Atrás queda la idea feliz de los hospitales llamados “arcas de Noé”. Y no habíamos acabado la semana cuando sale el Govern proponiendo la “solución semáforo” para controlar a los infectados mediante el móvil: rojo, amarillo y verde según el grado. Sin entrar en el barullo cotidiano del recuento de muertos e infectados o la retirada de mascarillas repartidas por el Gobierno al no cumplir la normativa europea ¿Alguien da más?
Lo más insufrible es la irremediable sensación de estar mal gobernados. Vivimos sin la ilusión de creer que el Gobierno tiene un plan y con la percepción de que el presidente Pedro Sánchez estuviese aquejado de un “síndrome de Estocolmo” respecto de Pablo Iglesias. Por eso asalta la duda, ya no de cómo será, sino si simplemente habrá un día después, ni cuándo llegará. Eso sí: se repite el “nada será como antes”, una idea que, por manida, acaba perdiendo cualquier valor. Las personas instaladas en las certezas absolutas acaban aplicando antiguos patrones a cualquier situación nueva. Los viejos hábitos parecen adquirir vida propia y, cuando esto pase, además de sacrificios, traerán momentos de desencanto y desesperación social. Por eso, la mejor noticia de estos días atrás ha sido el anuncio del FMI una caída del 8% del PIB español. ¿Dónde hay que firmar?

# [Actividad 1]
En el texto sobre la gestión de la pandemia, ¿qué caída del PIB español anunció el FMI?
# [Actividad 2]
Prolonga el texto sobre la gestión de la pandemia a partir de su última frase.

# [Extractos del material]
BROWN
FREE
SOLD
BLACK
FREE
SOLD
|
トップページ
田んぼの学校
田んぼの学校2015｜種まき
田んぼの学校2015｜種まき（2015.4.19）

--

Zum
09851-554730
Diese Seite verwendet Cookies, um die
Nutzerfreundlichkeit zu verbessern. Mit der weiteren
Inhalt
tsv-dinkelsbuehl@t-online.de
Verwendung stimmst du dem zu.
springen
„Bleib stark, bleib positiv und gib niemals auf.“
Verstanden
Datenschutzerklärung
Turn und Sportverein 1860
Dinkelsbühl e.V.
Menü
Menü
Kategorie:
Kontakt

--

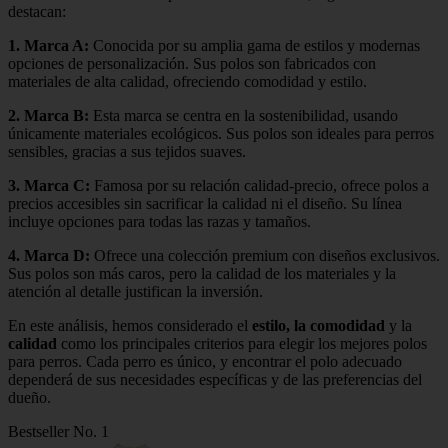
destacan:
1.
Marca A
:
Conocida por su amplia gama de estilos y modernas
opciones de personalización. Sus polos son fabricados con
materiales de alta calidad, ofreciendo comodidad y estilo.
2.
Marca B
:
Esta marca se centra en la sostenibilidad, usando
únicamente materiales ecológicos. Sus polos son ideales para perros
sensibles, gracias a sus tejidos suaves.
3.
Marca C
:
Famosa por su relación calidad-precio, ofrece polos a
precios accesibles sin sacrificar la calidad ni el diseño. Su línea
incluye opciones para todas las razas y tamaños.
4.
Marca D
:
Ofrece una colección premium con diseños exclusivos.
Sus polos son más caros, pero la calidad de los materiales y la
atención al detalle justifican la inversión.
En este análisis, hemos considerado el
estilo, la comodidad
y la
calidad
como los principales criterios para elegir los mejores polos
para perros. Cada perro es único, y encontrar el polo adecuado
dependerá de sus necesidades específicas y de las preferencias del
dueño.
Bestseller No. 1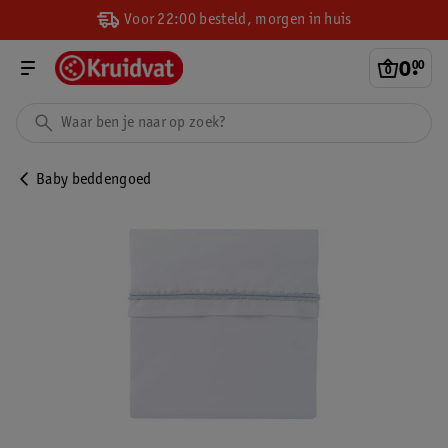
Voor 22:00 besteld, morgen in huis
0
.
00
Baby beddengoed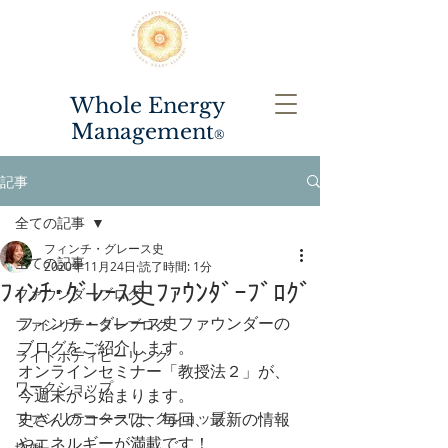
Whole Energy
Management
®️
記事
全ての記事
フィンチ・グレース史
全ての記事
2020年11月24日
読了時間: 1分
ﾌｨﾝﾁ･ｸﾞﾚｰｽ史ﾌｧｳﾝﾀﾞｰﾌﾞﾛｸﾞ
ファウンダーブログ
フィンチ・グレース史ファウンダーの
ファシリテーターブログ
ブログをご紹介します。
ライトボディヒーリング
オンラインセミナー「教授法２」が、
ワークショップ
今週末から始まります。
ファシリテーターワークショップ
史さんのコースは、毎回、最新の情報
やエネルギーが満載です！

# [Respuesta 1]
Una caída del 8% del PIB español.

# [Respuesta 2]
Un Gobierno no puede limitarse exclusivamente a gestionar los Presupuestos. Debe construir un proyecto ambicioso que permita pensar a futuro. Gobernar es mucho más que tener en cuenta las aportaciones de expertos y científicos, implica atender a muchas otras variables. El mañana se construye desde el presente. La inmensa mayoría de los españoles cree que es necesario un pacto, pero tres cuartas partes creen que no será posible. Da idea del nivel de confianza en la clase política. Y reclamar del Gobierno que tenga la iniciativa y ejerza el liderazgo no exime a la oposición, pero tampoco la hace culpable exclusiva del fracaso, por más que poco o nada se espere de ella. Pero si, al final de la crisis sanitaria, Gobierno y oposición han aprendido a hablar, habremos ganado mucho. Mejor aún si lo hacen en la senda del interés general compartido. Si no lo logran que se vayan “¡a la mierda!” que diría José Antonio Labordeta.
Los confinados, en condiciones de libertad limitada, poco podemos hacer. Si acaso, recurrir a la confección de listas como antídoto del aburrimiento. Umberto Eco, a raíz de una propuesta del Louvre, organizó una serie de conferencias y exposición en la pinacoteca parisina que después dio lugar a un magnífico libro, El vértigo de las listas, gran refugio para hacer comprensible el infinito que nos viene encima. Cada cual puede superar su sentimiento de impotencia recurriendo a la lista de cosas y afectos pendientes, cual la de nuevos propósitos de cada periodo navideño para el año nuevo.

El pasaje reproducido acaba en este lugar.